• **Your instructions**:
The answer must be an exact copy of the records below, with every picture left out.

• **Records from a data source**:
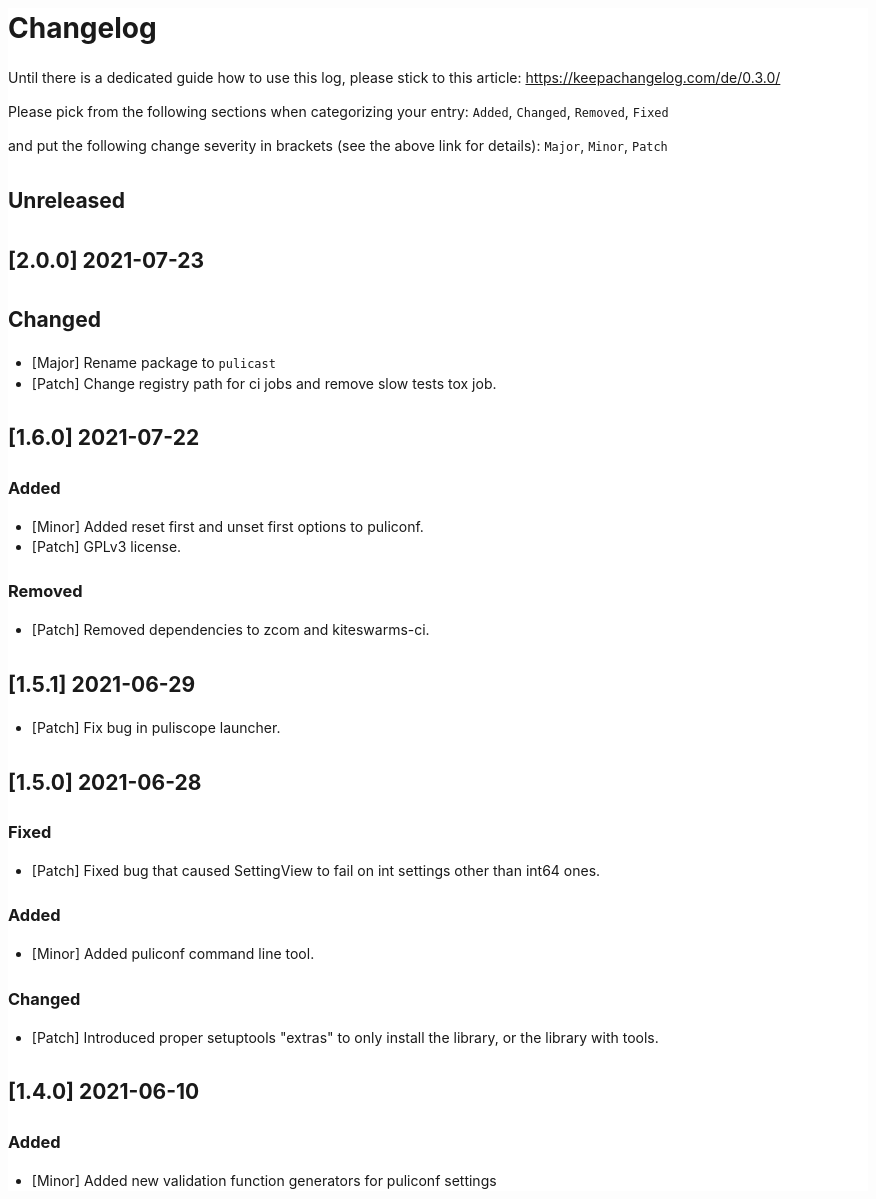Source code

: # Changelog

Until there is a dedicated guide how to use this log, please stick to this article:
https://keepachangelog.com/de/0.3.0/

Please pick from the following sections when categorizing your entry:
`Added`, `Changed`, `Removed`, `Fixed`

and put the following change severity in brackets (see the above link for details):
`Major`, `Minor`, `Patch`

## Unreleased

## [2.0.0] 2021-07-23
## Changed
- [Major] Rename package to `pulicast`
- [Patch] Change registry path for ci jobs and remove slow tests tox job. 

## [1.6.0] 2021-07-22

### Added
- [Minor] Added reset first and unset first options to puliconf.
- [Patch] GPLv3 license.

### Removed
- [Patch] Removed dependencies to zcom and kiteswarms-ci.

## [1.5.1] 2021-06-29
- [Patch] Fix bug in puliscope launcher.

## [1.5.0] 2021-06-28

### Fixed
- [Patch] Fixed bug that caused SettingView to fail on int settings other than int64 ones.

### Added
- [Minor] Added puliconf command line tool.

### Changed
- [Patch] Introduced proper setuptools "extras" to only install the library, or the library with tools.

## [1.4.0] 2021-06-10
### Added
- [Minor] Added new validation function generators for puliconf settings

• **Finished task**:
Source code

: # Changelog

Until there is a dedicated guide how to use this log, please stick to this article:
https://keepachangelog.com/de/0.3.0/

Please pick from the following sections when categorizing your entry:
`Added`, `Changed`, `Removed`, `Fixed`

and put the following change severity in brackets (see the above link for details):
`Major`, `Minor`, `Patch`

## Unreleased

## [2.0.0] 2021-07-23
## Changed
- [Major] Rename package to `pulicast`
- [Patch] Change registry path for ci jobs and remove slow tests tox job. 

## [1.6.0] 2021-07-22

### Added
- [Minor] Added reset first and unset first options to puliconf.
- [Patch] GPLv3 license.

### Removed
- [Patch] Removed dependencies to zcom and kiteswarms-ci.

## [1.5.1] 2021-06-29
- [Patch] Fix bug in puliscope launcher.

## [1.5.0] 2021-06-28

### Fixed
- [Patch] Fixed bug that caused SettingView to fail on int settings other than int64 ones.

### Added
- [Minor] Added puliconf command line tool.

### Changed
- [Patch] Introduced proper setuptools "extras" to only install the library, or the library with tools.

## [1.4.0] 2021-06-10
### Added
- [Minor] Added new validation function generators for puliconf settings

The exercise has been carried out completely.